The CEO nodded once.
Appeal to his self-interest! Rione demanded. Not the best interests of humanity or the Syndicate Worlds! His self-interest! He didn’t become a Syndic CEO by being self-sacrificing!
She had a point. Geary forced a small smile. “Of course, when I speak of working together, I’m talking about with someone we know. Someone who understands the issues.”
His brain’s reward centers are lighting up, Iger observed.
Cafiro nodded again, this time much more firmly. “As you say, we need to think in terms of mutual benefit.”
“Naturally,” Geary replied in an even voice, though he wanted to spit. Why couldn’t Rione have done this directly? But she would have been tarred like any other current Alliance leader with all the hatred and distrust engendered by decade after decade of war. He, the outsider even now, had a different status. But he didn’t know the right words, and Rione wasn’t feeding them to him, maybe assuming he’d somehow know them. Maybe he did. Geary dredged up memories of a superior officer he’d suffered under for a few years, a man who had nearly driven him from the fleet with his politicking and attempts to manipulate those around him. He just had to remember the sort of things that he had said. “The Alliance needs the right people to work with,” Geary stated, emphasizing the word “right” just enough.
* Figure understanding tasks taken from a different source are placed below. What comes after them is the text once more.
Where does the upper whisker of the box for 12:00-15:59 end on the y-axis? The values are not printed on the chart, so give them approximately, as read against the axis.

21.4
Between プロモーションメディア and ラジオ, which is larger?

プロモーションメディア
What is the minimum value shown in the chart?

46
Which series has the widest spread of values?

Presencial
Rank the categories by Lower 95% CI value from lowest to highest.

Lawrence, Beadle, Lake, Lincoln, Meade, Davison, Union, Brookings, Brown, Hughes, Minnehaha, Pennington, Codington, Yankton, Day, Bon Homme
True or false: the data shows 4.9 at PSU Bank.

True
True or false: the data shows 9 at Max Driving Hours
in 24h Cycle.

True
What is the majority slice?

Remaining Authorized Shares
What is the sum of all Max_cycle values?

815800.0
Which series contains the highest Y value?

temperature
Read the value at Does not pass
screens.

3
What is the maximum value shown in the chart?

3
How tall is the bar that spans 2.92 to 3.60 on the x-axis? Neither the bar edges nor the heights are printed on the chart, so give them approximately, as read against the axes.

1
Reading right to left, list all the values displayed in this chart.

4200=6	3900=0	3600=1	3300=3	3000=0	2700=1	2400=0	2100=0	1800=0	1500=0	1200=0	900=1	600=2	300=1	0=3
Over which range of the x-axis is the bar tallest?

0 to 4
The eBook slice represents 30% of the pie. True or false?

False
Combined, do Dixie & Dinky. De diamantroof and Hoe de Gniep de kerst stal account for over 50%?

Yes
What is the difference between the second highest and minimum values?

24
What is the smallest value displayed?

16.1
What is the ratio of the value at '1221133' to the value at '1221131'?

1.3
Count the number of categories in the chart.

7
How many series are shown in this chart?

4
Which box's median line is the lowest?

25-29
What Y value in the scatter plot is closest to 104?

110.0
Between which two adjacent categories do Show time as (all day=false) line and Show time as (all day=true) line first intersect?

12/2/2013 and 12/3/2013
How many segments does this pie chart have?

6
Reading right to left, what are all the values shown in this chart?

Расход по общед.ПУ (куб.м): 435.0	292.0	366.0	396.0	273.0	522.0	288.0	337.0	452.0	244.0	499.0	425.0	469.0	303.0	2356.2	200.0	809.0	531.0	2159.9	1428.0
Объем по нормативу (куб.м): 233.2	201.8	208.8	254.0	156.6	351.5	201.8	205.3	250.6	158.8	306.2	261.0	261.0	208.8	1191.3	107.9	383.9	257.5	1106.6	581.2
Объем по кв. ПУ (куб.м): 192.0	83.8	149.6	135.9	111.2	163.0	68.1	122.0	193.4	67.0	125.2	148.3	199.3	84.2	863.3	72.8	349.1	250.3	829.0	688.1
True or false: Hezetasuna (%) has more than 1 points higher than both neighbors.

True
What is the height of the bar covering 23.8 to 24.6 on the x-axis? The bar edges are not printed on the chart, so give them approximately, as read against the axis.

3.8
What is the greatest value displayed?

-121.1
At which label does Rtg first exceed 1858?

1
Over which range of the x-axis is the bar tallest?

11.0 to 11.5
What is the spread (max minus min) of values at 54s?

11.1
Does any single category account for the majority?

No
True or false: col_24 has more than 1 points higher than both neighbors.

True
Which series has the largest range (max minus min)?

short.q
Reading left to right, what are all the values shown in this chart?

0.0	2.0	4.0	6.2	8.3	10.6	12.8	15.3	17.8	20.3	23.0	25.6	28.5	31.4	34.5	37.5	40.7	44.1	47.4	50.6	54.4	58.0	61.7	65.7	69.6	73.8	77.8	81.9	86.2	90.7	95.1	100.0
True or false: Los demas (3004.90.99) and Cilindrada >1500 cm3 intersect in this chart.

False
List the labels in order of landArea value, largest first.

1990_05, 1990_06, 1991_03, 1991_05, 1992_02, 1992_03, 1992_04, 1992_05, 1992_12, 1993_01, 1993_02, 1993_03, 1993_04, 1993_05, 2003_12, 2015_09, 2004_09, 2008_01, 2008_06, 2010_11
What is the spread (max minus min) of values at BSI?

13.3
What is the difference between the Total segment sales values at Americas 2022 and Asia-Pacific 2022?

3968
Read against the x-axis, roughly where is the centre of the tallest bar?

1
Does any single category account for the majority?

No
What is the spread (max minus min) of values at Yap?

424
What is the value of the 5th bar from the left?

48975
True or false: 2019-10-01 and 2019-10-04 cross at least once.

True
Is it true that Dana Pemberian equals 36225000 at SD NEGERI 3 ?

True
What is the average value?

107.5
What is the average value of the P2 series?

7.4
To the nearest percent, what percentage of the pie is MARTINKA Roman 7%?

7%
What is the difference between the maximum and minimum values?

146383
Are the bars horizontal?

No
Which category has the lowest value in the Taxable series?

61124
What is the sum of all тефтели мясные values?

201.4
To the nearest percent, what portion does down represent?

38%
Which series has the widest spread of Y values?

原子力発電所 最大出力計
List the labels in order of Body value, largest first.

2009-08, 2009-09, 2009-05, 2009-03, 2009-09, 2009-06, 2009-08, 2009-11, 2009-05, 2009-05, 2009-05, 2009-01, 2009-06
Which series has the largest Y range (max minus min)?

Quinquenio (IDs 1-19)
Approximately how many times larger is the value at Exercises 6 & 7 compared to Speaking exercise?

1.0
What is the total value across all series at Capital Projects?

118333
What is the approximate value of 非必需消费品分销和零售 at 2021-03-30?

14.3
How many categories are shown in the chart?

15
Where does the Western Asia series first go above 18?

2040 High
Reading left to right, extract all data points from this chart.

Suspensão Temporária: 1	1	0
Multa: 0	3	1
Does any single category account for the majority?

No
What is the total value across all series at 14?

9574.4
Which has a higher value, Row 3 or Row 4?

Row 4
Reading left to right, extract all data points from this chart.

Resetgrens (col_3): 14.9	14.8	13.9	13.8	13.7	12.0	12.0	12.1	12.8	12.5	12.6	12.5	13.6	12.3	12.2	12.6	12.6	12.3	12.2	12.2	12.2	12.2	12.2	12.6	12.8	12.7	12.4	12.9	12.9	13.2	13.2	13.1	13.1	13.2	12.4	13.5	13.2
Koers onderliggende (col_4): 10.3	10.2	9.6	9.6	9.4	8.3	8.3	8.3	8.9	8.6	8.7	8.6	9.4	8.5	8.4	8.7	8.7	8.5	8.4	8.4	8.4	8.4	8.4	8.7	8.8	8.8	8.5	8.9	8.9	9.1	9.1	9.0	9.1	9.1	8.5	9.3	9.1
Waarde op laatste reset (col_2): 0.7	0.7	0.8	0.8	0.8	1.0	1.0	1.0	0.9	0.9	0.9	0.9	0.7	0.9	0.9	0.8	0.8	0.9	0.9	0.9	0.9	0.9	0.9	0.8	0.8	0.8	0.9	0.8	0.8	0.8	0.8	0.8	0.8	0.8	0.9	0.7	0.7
Cafiro almost smiled, but his eyes lit with eagerness. “Yes. I know others who could work with me. With us.”
Cafiro favored Geary with a tense smile. “Of course, there’s not much I can do as a prisoner.”
“It seems we understand each other.” More than Geary wanted to. But then this particular Syndic CEO had been ambitious and power-driven, or he wouldn’t have been second in command of that flotilla. It followed that he’d react this way when offered the sort of deal Geary had implied. Other Syndic CEOs, perhaps less self-centered and more loyal to things other than their personal bottom line (like the CEO in charge of Cavalos Star System), would be far better leaders to deal with. But Geary had to use the weapons he had available.
Even very distasteful weapons. Weapons that were negotiating for their own freedom but hadn’t bothered yet to ask about the fates of other Syndic survivors from the flotilla that had been destroyed. Geary tried to keep his face calm even as he sympathized with Desjani’s desire to choke this Syndic CEO until his eyes popped. “I think it will benefit all concerned if you are released.” Before I decide to let Desjani in here so we can strangle you together. He couldn’t resist mentioning the other Syndic survivors in a pointed reminder. “We’ve taken no other prisoners here. Some of the escape pods from destroyed Syndicate Worlds’ warships are damaged but appear able to reach safety.”